Taken during the initial checkout and calibration of the observatory, the first images included snapshots of the remains of 320-year-old supernova Cassiopeia A. Researchers could even pick out the previously indistinguishable collapsed star at the center of Cassiopeia A. Harvey Tananbaum, director of the Smithsonian Astrophysical Observatory's Chandra X-ray Center, said "Those of us who have worked on it are absolutely enthralled with it."

Since then, Chandra has revealed a steady stream of images of quasars and supernovas – pictures of X-rays, which are then painted with "false" color to represent different energy intensities. Researchers at the CfA and other institutions have planned hundreds of projects using the observatory.

Stephen Murray, associate director of the high e nergy astrophysics division at the CfA and an associate of the Harvard College Observatory, one of the telescope's principal research investigators, will use Chandra to survey vast stretches of "empty" space. Using the high-resolution camera, one of two cameras on the Chandra Observatory, he plans to "pick a part of space and stare at it."

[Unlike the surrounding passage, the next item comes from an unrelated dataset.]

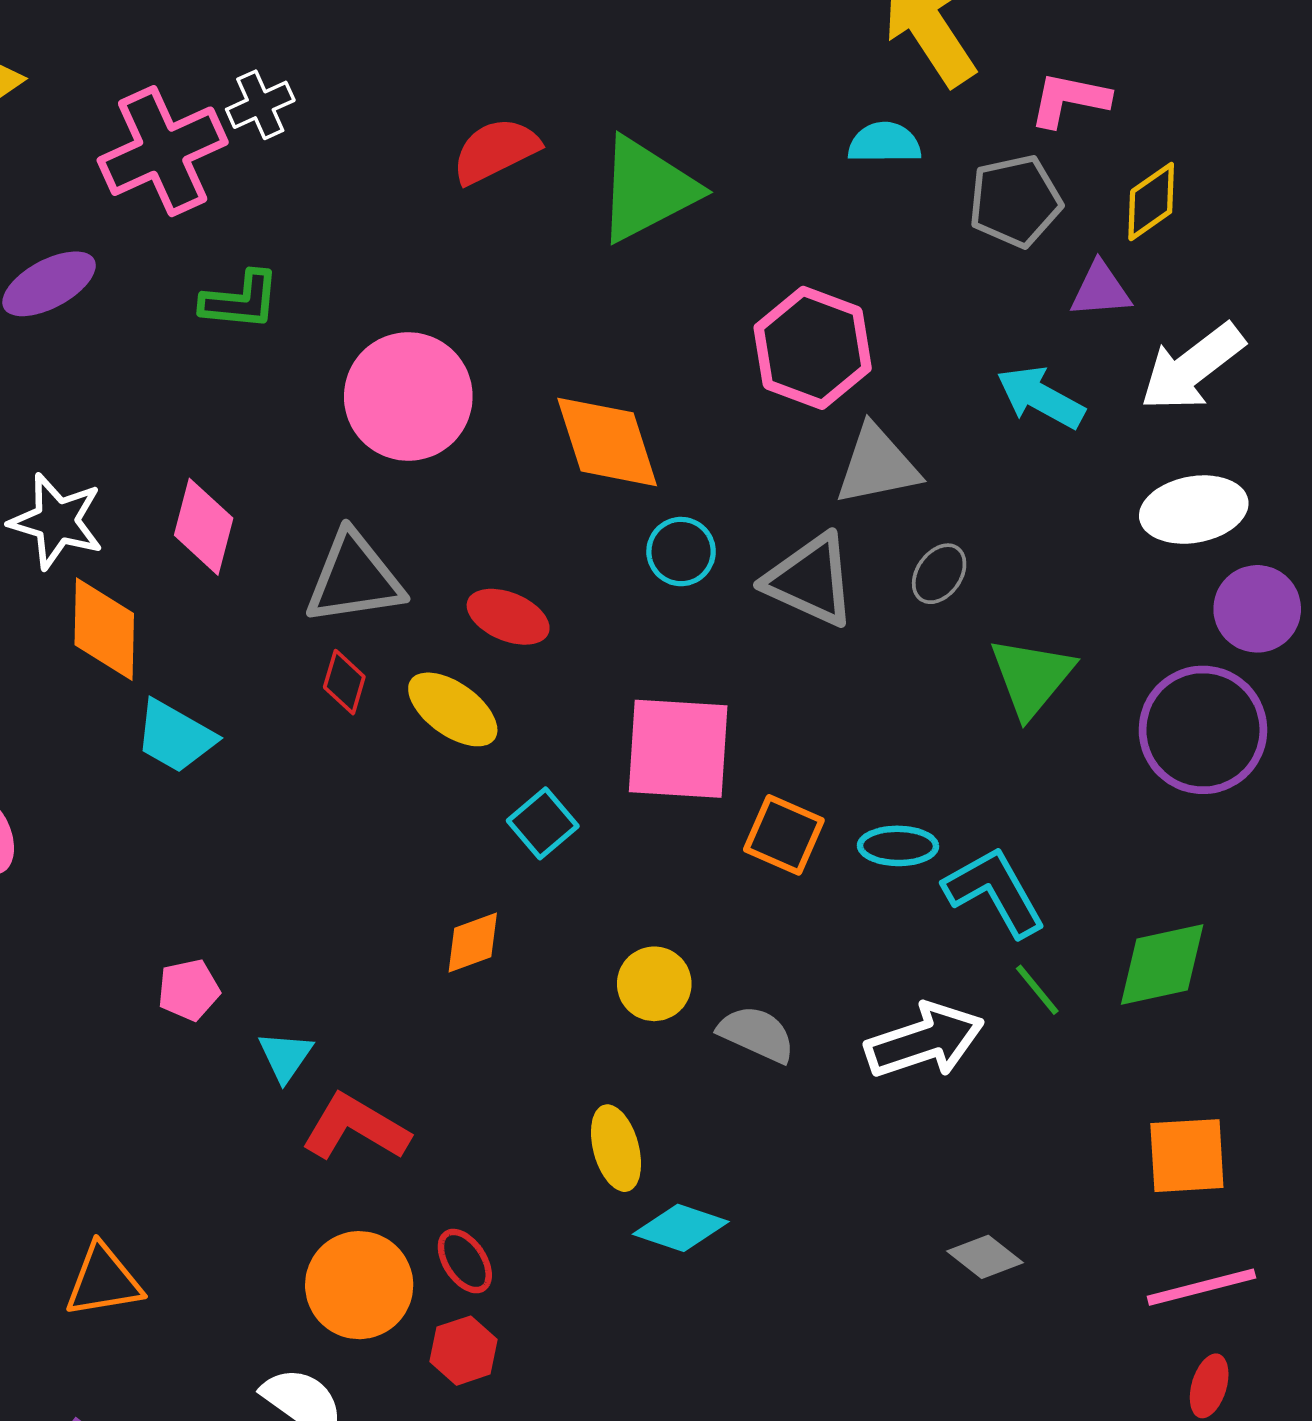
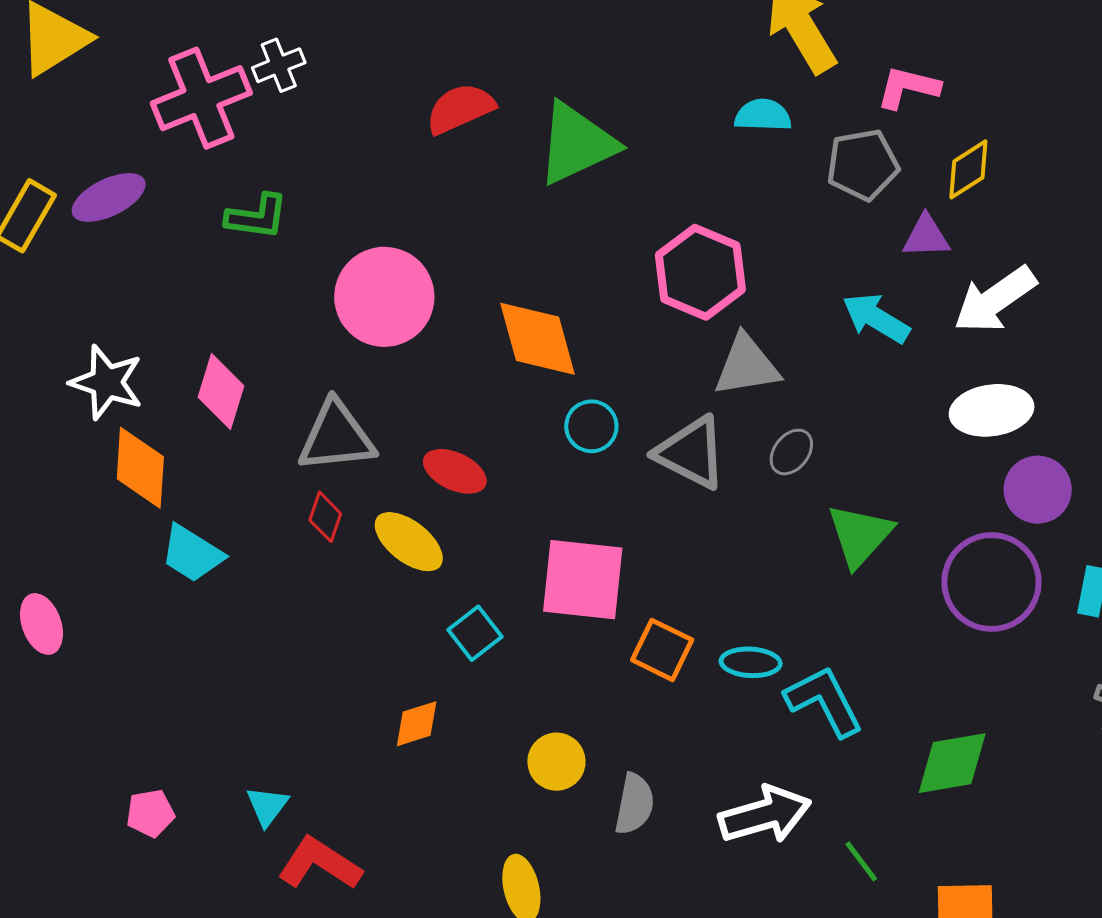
pink pentagon: (189, 990) -> (150, 813), moved
green line: (1037, 990) -> (861, 861), moved
gray semicircle: (757, 1034) -> (634, 804), turned 74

"It turns out that when we see visible light, we only see a fraction of what's there. Some material is so hot that it only emits X-rays. We want to see everything," Murray said. "I expect to see some things I haven't seen before, new X-ray animals in the zoo."

In the future, Chandra may reveal more about black holes, colliding galaxies, quasars, and other yet-to-be-discovered stellar exotics. As it records information about the life cycle of energy in the universe, the observatory may also uncover how stellar materials such as calcium and carbon could become part of a planet or the life that inhabits it.

Murray said, "It's wondrous to think that everything inside you was in a star or even two generations of stars."